Ehrhardt Armored Car-Western Front Service?

World War One Tanks are mostly difficult to come by, and the ones I’ve found haven’t pleased me. I’d be happier using an armored car anyway, and supposedly an Ehrhardt armored car did appear there. Any info one way or the other?

Yes, I saw the movie “King Of Hearts”, the deliberately stylish depiction of a French village during World War One, which features two armored cars taken over by the escaped insane asylum lunatics.

" Operational history

Along with some improvised conversions, the three prototypes were formed into one unit and sent to first the Baltic and then to the Western Front. Conditions on both fronts were so bad that armoured cars could achieve very little, and the vehicles were eventually deployed on the Russian part of the Eastern Front, where they could at least use their mobility to some effect. It was then that there emerged a need for more vehicles, and so Ehrhardt was contracted to build a further 20 vehicles. These vehicles were 1.72 tons lighter than the original Panzerkraftwagen Ehrhardt 1915. Designated the Panzerkampfwagen Ehrhardt 1917, these vehicles were completed with revised frontal armour. The vehicles were sent to the Eastern Front and served there until the end of the fighting there late in 1917, two of them taking part in Battle of Mărășești against the Romanians, however with little success, as the Germans failed to break the Romanian front. Thereafter they were retained in Germany for internal policing duties. They were so successful in this role that an additional 20 vehicles were ordered and produced in 1919. The E-V/4 was in fact considered just what internal policing required, for its height gave it the capacity to tower over crowds and offer police units better control of riots. E-V/4’s were in use almost until World War II.

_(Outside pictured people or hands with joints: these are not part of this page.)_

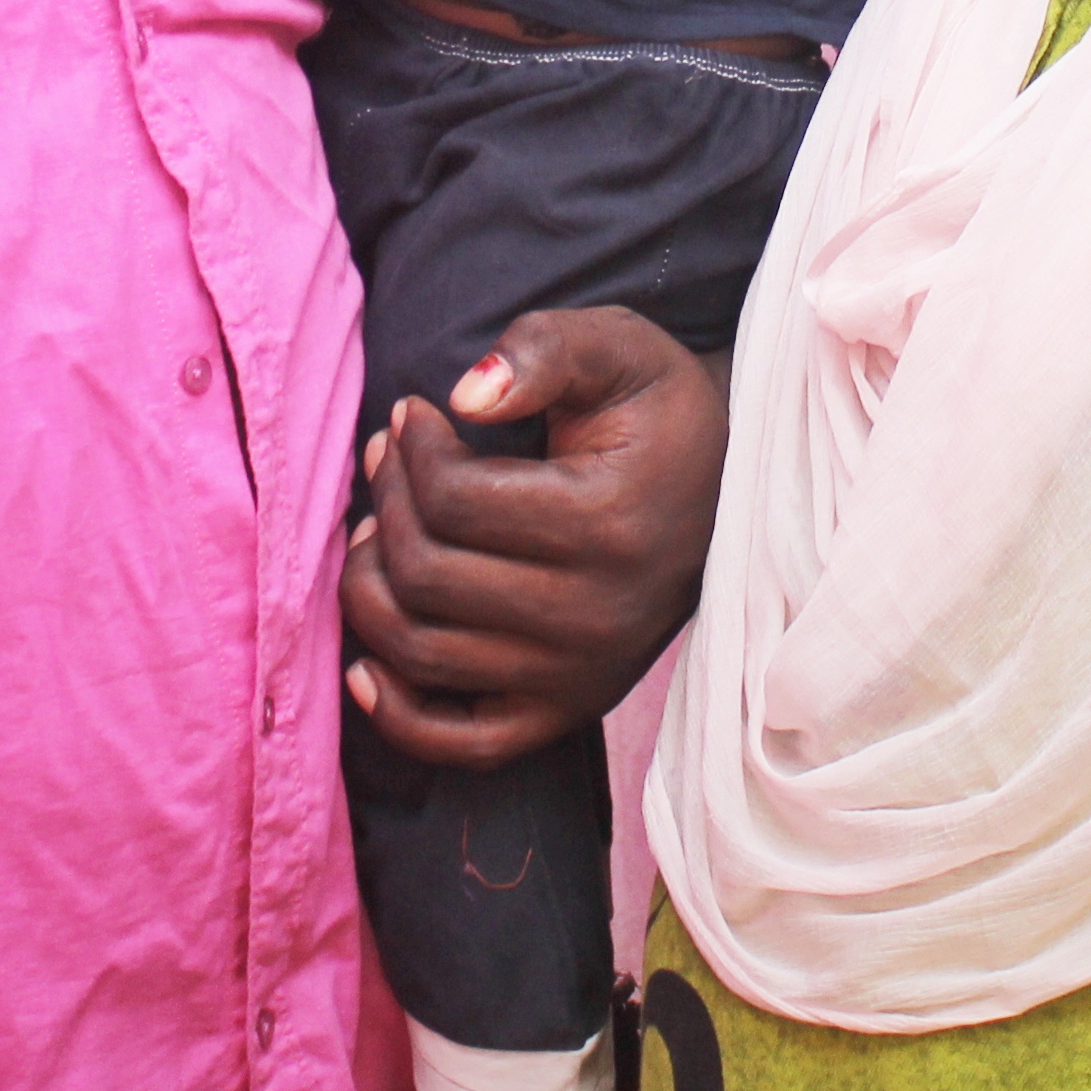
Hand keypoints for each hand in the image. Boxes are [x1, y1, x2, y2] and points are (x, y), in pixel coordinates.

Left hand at [340, 307, 726, 765]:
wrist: (725, 489)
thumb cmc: (653, 412)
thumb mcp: (616, 347)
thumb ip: (543, 349)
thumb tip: (465, 397)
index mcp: (608, 524)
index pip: (454, 501)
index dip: (411, 448)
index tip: (413, 414)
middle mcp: (597, 616)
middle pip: (426, 575)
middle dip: (385, 505)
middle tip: (387, 462)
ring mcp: (582, 676)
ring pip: (422, 652)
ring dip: (370, 587)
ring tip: (381, 531)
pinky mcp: (568, 712)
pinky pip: (462, 743)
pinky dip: (397, 714)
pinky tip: (366, 662)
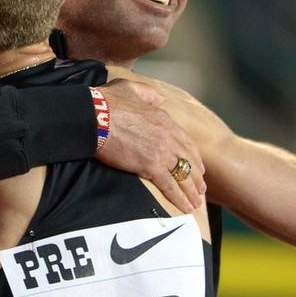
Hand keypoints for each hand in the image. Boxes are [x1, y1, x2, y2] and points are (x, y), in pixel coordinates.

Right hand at [95, 79, 205, 212]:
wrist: (94, 116)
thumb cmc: (107, 102)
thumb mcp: (131, 88)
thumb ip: (148, 93)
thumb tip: (159, 98)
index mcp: (164, 119)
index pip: (185, 142)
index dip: (193, 157)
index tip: (197, 168)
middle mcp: (168, 135)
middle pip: (189, 160)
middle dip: (196, 178)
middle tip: (200, 190)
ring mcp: (162, 151)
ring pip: (183, 175)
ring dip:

The demand for armoured cars was so high that by 1918, the Germans were forced to employ numbers of captured armoured cars of Rolls-Royce or other make, and the Ehrhardt vehicles were never around in sufficient numbers. On the Eastern Front the cars were never able to make much of a tactical impression, and so the design is now little known and few operational details have survived. Though many surviving Erhardt E-V/4s were still used by the German police until 1939, none survive today."

Summary: The prototype Ehrhardt served a little on the western front, mostly unsuitable du to terrain conditions. The production version, the M 1917, only served in the east.
The CSM kit is the M 1917 so the Ehrhardt you can build using that kit did not serve on the western front.